For a given moment of time, given the coordinates of the light sources, and for a known lambda and E0, we had to make a program to draw how the light looks IMHO i think i optimized the problem as much as it could be done...

Answer 1

Interference patterns are fun, aren't they?

So, first off this is going to be minor because running this program as-is on my laptop takes a mere twelve and a half seconds.

But let's see what can be done about doing the first bit through numpy array operations, shall we? We have basically that you want:

arr[i][j] = abs(hypot(i-s1x,j-s1y) - hypot(i-s2x,j-s2y))

For all i and j.

So, since numpy has a hypot function that works on numpy arrays, let's use that. Our first challenge is to get an array of the right size with every element equal to i and another with every element equal to j.

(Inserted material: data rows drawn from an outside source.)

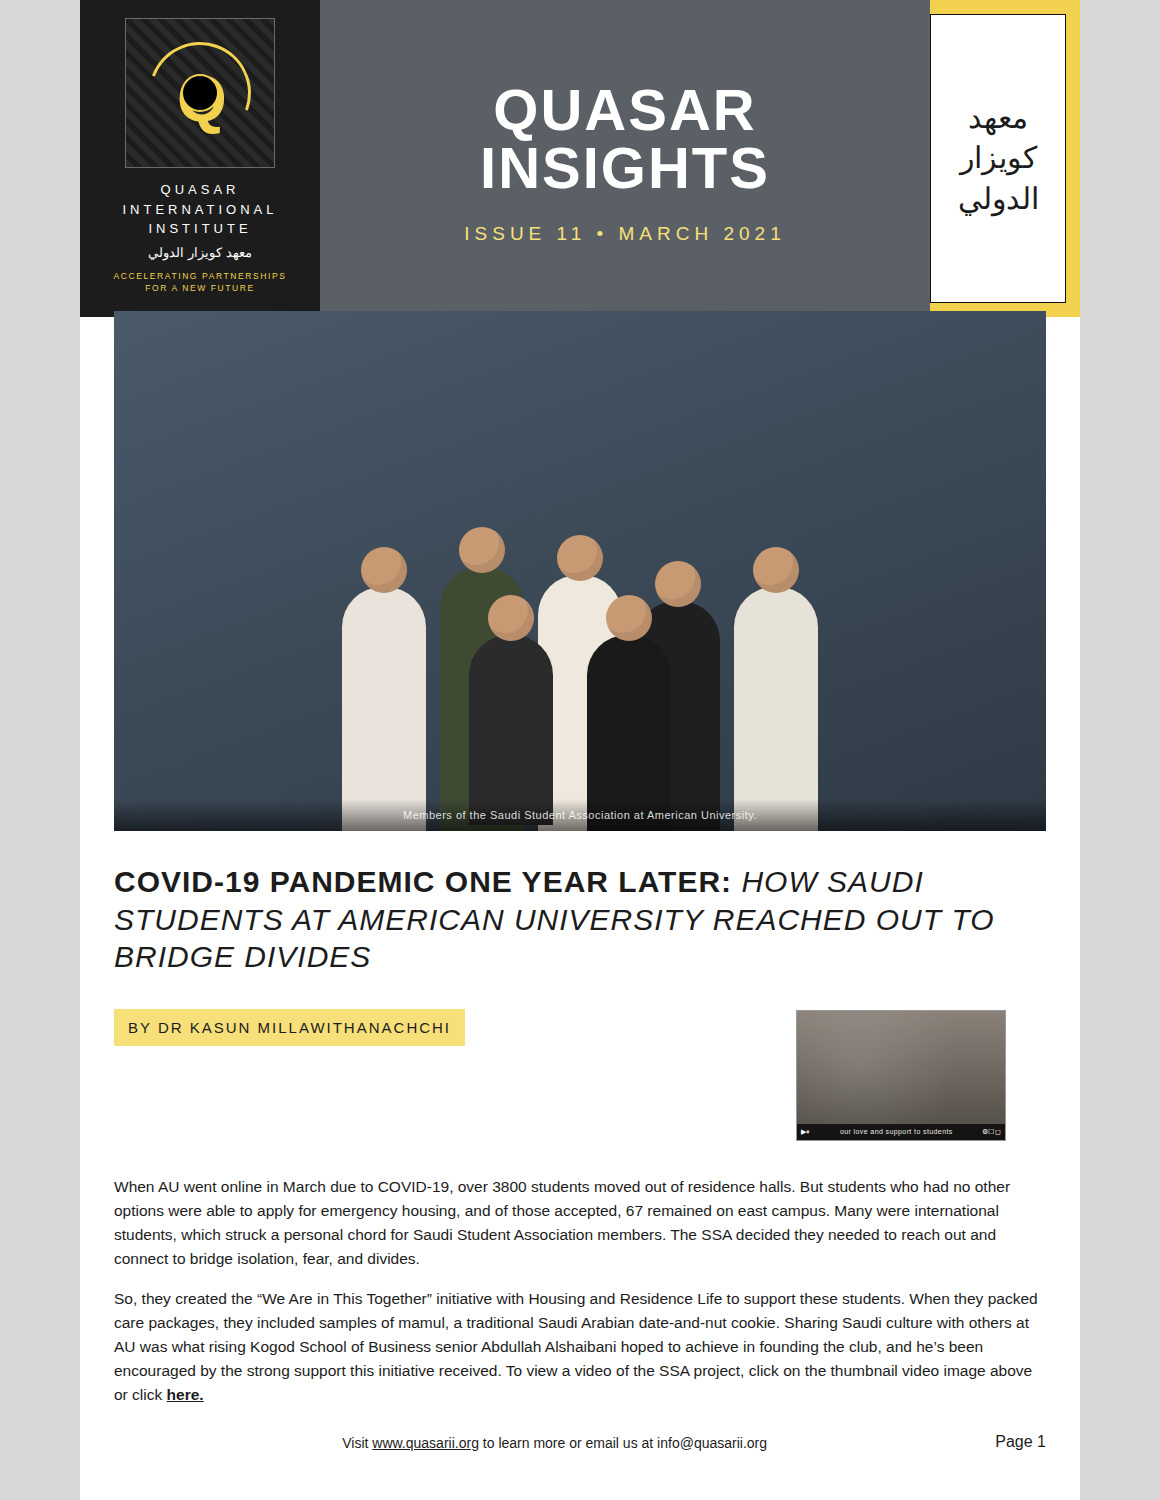Q
QUASAR
INTERNATIONAL
INSTITUTE
معهد كويزار الدولي
ACCELERATING PARTNERSHIPS
FOR A NEW FUTURE
QUASAR INSIGHTS
ISSUE 11 • MARCH 2021
معهد
كويزار
الدولي
Members of the Saudi Student Association at American University.
COVID-19 PANDEMIC ONE YEAR LATER: HOW SAUDI STUDENTS AT AMERICAN UNIVERSITY REACHED OUT TO BRIDGE DIVIDES
BY DR KASUN MILLAWITHANACHCHI
▶⏸ our love and support to students ⚙☐◻
When AU went online in March due to COVID-19, over 3800 students moved out of residence halls. But students who had no other options were able to apply for emergency housing, and of those accepted, 67 remained on east campus. Many were international students, which struck a personal chord for Saudi Student Association members. The SSA decided they needed to reach out and connect to bridge isolation, fear, and divides.
So, they created the “We Are in This Together” initiative with Housing and Residence Life to support these students. When they packed care packages, they included samples of mamul, a traditional Saudi Arabian date-and-nut cookie. Sharing Saudi culture with others at AU was what rising Kogod School of Business senior Abdullah Alshaibani hoped to achieve in founding the club, and he’s been encouraged by the strong support this initiative received. To view a video of the SSA project, click on the thumbnail video image above or click here.
Visit www.quasarii.org to learn more or email us at info@quasarii.org
Page 1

But this isn't too hard; in fact, an answer below points my at the wonderful numpy.mgrid which I didn't know about before that does just this:

array_i,array_j = np.mgrid[0:width,0:height]

There is the slight matter of making your (width, height)-sized array into (width,height,3) to be compatible with your image-generation statements, but that's pretty easy to do:

arr = (arr * np.ones((3,1,1))).transpose(1,2,0)

Then we plug this into your program, and let things be done by array operations:

import math, array
import numpy as np
from PIL import Image

size = (800,800)
width, height = size

s1x = width * 1./8
s1y = height * 1./8
s2x = width * 7./8
s2y = height * 7./8

r,g,b = (255,255,255)

array_i,array_j = np.mgrid[0:width,0:height]

arr = np.abs(np.hypot(array_i-s1x, array_j-s1y) -
             np.hypot(array_i-s2x, array_j-s2y))

arr = (arr * np.ones((3,1,1))).transpose(1,2,0)

arr2 = np.zeros((width,height,3),dtype="uint8")
for ld in [200,116,100,84,68,52,36,20,8,4,2]:
    print 'now computing image for ld = '+str(ld)
    # Rest as before

And the new time is... 8.2 seconds. So you save maybe four whole seconds. On the other hand, that's almost exclusively in the image generation stages now, so maybe you can tighten them up by only generating the images you want.